Honesty Might Be the Best Policy, But Sometimes It’s Too Much Work

Pretty much every day President Donald Trump says at least a couple of things that are provably and obviously untrue, but lately he’s been firing off falsehoods at an especially fast rate. With the midterm elections less than two weeks, and with Trump on a busy schedule of campaign rallies ostensibly on behalf of Republican candidates but mostly about himself, the president is also becoming even more brazen about making up facts to regale the fans.
Trump is no longer warning the faithful about the nonexistent “Open Borders Bill” he has claimed every Democrat in Congress supports, but he’s now claiming that Democrats organized the “caravan” of refugees currently walking and are planning to give each one who legally or illegally arrives in America a brand new car, possibly a Rolls-Royce. He’s insisting the marchers somehow include a large number of suspicious Middle Easterners, none of which have been noticed by any of the many international journalists covering the story, and although he admits “There’s no proof of anything” he adds that his stories “very well could be” true.
Trump is also bragging about the 10 percent tax cut that Republicans plan to pass before the midterm elections, even though that bill is also a figment of his imagination and the Congress won’t be in session to pass until after the election. He continues to brag about several other nonexistent achievements, and keeps raising the numbers about financial deals and jobs created with each successive campaign rally.

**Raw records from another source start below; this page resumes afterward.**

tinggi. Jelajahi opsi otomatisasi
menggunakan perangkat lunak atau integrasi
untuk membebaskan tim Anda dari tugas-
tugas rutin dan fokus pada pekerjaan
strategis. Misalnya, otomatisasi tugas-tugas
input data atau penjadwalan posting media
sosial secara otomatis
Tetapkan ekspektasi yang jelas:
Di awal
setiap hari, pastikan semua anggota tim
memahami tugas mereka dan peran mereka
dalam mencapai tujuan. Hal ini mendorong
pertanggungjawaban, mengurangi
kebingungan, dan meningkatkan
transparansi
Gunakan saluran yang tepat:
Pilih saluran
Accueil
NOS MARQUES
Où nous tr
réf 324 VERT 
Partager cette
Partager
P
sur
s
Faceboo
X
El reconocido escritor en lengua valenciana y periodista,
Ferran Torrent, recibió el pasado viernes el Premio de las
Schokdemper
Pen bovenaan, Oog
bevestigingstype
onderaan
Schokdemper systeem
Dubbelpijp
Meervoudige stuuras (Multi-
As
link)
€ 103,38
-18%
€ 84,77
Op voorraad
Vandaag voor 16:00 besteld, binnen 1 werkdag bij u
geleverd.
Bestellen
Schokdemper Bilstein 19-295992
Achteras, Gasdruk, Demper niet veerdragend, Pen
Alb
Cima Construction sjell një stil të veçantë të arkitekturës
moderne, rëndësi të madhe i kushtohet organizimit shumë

The die-hard fans don’t mind being lied to, and seem to enjoy how angry it makes the critics, but they should insist that their president at least put some more creative thought into his lies. There are indeed many Democrats more enthusiastic about mass immigration than are most Americans, but they probably wouldn’t be in Congress if they were so politically inept as to introduce something called the “Open Borders Bill,” and the falsehood makes it harder to persuade an undecided to take seriously the truer-but-harder-explain arguments against the Democrats. That bit about the free-cars-for-immigrants is an old chestnut, dating back to the days when America was admitting many of our erstwhile Vietnamese allies who were fleeing certain after the fall of Saigon, and an urban legend circulated that all of them were to be given a free Pontiac Trans-Am. As hard as that was to believe, we knew several gullible and xenophobic people who fully believed it, one of whom used to grouse all these “ornamental people” on a local radio station, but even they probably wouldn’t have bought a story about free Rolls-Royces.
A 10 percent tax cut for middle class Americans might have some political appeal, but there’s no advantage in making promises that it will happen before election day, especially when it’s so glaringly impossible. He might have at least given his fellow Republicans some forewarning of the promise, too, and spared them the embarrassment of explaining the obvious lie to their undecided constituents.
A president with a better command of the facts and the English language could make an honest and persuasive case for the Republican positions on immigration and taxes, but Trump finds dishonesty easier. The die-hard fans don’t mind, but they won’t like it if those undecided voters who will go to the polls in less than two weeks are less inclined to believe even the most worthy Republican candidate’s more honest and most persuasive arguments.